Las escasas horas que pasó el Presidente de la Nación en la capital rusa alcanzaron para exhibir un ejercicio de irresponsabilidad diplomática de envergadura. Sus dichos en el Kremlin demostraron una vez más hasta qué extremo ni él como Jefe de Estado ni la conducción política de su Cancillería, reúnen los atributos mínimos de prudencia y conocimiento necesarios para el manejo de la política exterior de la Argentina.
Queriendo quedar bien ante el presidente Vladimir Putin, el mandatario señaló que Argentina tiene que dejar de tener una dependencia tan grande con Estados Unidos y el FMI. Al hablar mal de Washington desde el Kremlin, el presidente argentino otorgó un favor diplomático a Moscú, en momentos en que el liderazgo ruso enfrenta cuestionamientos en buena parte de Occidente por la escalada bélica en la frontera con Ucrania.
Y como si ello fuera poco, en una suerte de revisión de la Doctrina Monroe, Alberto Fernández propuso que la Argentina pueda ser la “puerta de entrada de Moscú a América Latina” y “ver la manera para que Rusia ingrese de una manera más decidida” (en la región), una iniciativa que solamente puede provocar un daño en la relación con los Estados Unidos y los países sudamericanos.
Cuestionar a los Estados Unidos en Rusia en momentos en que ambas potencias –los dos mayores poseedores de armas nucleares del mundo– mantienen un creciente enfrentamiento por la situación en Ucrania es, como mínimo, una imprudencia. Proponer el “ingreso” de una potencia extra-continental al hemisferio occidental es una irresponsabilidad.
Pero esta breve jornada moscovita podrá quedar en los anales diplomáticos como una muestra patética de los errores en los que puede caer un mandatario por su vocación de pretender agradar a sus interlocutores, sin medir las consecuencias de sus palabras y creyendo que se puede mentir permanentemente. Olvidando los daños a la reputación y el prestigio de quienes representa.

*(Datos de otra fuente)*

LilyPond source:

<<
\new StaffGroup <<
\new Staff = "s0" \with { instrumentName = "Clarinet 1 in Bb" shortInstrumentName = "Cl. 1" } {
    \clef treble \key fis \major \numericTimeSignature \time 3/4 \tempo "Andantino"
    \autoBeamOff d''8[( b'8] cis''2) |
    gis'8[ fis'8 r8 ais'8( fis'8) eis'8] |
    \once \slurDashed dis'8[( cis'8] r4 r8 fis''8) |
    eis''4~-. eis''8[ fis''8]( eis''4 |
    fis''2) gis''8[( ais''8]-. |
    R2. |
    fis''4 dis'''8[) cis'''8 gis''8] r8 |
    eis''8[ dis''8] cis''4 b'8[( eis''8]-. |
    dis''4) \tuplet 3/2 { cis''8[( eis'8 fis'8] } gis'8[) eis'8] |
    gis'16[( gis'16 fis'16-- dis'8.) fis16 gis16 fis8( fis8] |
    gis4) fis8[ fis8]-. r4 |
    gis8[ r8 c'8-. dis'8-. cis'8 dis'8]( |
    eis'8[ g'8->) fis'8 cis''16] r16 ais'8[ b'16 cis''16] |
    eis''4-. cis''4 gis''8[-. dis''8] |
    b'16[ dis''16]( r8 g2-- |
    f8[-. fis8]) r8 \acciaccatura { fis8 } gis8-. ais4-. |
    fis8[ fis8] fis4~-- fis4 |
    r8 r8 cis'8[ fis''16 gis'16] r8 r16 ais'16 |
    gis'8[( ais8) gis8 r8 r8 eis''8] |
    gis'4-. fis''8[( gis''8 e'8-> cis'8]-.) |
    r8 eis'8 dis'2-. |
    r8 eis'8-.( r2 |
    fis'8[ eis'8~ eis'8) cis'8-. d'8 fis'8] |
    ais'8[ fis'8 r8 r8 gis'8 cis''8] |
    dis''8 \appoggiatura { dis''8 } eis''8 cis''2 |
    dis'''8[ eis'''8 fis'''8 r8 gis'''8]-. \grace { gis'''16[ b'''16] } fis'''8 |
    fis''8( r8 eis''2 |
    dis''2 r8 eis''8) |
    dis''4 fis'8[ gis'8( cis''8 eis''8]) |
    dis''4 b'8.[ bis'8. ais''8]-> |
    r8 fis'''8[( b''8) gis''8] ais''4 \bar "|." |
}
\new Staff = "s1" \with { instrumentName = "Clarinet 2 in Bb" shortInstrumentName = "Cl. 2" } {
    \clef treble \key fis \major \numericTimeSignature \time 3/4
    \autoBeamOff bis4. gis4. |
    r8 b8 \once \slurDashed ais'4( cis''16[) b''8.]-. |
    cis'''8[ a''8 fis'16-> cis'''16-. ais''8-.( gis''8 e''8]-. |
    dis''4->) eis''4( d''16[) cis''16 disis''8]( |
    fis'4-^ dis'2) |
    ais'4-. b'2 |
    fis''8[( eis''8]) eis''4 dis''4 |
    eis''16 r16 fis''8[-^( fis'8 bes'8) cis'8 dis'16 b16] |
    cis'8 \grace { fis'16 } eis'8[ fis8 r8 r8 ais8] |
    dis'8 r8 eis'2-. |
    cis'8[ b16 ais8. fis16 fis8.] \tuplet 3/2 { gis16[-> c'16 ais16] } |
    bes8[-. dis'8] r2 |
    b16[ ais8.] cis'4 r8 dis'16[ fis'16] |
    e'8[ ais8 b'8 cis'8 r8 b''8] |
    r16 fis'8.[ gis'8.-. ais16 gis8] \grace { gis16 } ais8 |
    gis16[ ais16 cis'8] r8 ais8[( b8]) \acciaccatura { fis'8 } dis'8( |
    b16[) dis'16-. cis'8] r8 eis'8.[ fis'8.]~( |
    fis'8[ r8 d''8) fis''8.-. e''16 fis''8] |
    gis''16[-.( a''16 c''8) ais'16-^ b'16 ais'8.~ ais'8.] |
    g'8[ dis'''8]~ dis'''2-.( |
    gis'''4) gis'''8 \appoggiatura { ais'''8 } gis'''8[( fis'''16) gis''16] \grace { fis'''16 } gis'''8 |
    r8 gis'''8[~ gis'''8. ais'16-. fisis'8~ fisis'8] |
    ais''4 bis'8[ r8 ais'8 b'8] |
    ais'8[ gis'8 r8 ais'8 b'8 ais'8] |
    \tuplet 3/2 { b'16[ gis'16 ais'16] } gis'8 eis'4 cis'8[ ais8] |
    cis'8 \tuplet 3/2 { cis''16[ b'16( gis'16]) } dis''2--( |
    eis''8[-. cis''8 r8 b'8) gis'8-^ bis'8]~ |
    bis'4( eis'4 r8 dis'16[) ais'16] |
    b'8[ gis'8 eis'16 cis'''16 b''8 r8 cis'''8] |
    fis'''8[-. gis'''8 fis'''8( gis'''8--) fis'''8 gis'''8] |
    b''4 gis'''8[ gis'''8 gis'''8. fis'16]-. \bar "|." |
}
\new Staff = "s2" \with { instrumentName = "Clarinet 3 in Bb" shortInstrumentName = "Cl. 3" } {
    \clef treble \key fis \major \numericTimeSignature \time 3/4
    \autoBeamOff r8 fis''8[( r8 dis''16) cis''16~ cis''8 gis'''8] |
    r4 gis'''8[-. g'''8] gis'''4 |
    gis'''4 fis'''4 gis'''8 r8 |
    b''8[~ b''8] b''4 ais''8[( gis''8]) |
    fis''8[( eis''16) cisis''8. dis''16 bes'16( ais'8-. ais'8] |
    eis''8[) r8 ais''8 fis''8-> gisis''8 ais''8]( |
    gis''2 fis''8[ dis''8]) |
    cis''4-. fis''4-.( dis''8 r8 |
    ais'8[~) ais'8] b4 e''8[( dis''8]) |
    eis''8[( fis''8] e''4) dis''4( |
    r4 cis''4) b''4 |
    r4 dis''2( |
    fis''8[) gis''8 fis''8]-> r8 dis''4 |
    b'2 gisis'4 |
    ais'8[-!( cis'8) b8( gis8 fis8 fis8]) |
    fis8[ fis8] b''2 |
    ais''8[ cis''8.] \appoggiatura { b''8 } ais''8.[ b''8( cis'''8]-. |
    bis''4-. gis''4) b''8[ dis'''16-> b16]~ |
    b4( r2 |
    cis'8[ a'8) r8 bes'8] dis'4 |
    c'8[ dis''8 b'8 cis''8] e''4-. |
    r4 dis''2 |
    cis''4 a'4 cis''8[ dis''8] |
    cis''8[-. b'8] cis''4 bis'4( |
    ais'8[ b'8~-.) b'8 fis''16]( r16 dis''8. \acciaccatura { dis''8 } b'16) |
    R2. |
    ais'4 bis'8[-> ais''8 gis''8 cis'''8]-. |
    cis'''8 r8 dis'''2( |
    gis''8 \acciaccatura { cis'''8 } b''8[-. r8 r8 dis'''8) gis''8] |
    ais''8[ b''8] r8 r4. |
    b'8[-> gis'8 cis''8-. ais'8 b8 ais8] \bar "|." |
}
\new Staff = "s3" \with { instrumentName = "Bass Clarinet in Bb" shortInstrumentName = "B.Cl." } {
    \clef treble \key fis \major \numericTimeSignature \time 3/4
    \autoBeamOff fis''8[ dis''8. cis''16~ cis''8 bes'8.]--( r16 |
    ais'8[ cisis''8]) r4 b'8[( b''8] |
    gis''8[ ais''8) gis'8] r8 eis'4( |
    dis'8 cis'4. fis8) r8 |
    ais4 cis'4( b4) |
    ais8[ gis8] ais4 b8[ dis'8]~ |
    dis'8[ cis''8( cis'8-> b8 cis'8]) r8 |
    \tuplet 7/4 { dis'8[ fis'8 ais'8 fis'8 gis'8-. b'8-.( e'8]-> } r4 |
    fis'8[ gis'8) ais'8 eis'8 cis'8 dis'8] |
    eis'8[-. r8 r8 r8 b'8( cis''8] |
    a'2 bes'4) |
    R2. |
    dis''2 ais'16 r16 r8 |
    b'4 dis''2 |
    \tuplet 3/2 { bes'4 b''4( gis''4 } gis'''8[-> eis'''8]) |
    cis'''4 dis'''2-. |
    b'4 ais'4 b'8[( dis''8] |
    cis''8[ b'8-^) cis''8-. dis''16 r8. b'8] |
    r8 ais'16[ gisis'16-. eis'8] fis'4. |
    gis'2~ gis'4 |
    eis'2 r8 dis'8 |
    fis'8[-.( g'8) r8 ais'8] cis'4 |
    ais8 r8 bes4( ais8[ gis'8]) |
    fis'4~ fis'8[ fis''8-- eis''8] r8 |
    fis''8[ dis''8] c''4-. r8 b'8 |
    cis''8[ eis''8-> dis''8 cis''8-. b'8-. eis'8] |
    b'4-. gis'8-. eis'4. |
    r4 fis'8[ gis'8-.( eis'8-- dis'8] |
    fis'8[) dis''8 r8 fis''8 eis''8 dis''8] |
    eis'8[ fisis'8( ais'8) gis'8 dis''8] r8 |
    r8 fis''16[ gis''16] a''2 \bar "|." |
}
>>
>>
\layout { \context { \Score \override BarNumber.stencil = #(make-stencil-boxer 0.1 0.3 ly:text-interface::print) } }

Una actividad a la que el Presidente argentino ha entregado buena parte de su trayectoria política. Acaso permitiéndole hacer gala de una característica permanente en su personalidad: la de intentar agradar a quien tiene delante, sin importar nada las consecuencias de sus actos. Creyendo que la vida transcurre en un eterno presente, en el que se puede engañar a todos todo el tiempo sin respetar el principio de no contradicción.
Yendo por el mundo adaptándose a los diferentes medios y ante los distintos interlocutores. Una vez más, el Presidente de la Nación confundió las implicancias que el ejercicio del cargo de Jefe de Estado de una nación soberana conlleva, comprometiendo los intereses de largo plazo de la Argentina a través de declaraciones imprudentes, inconvenientes e irresponsables.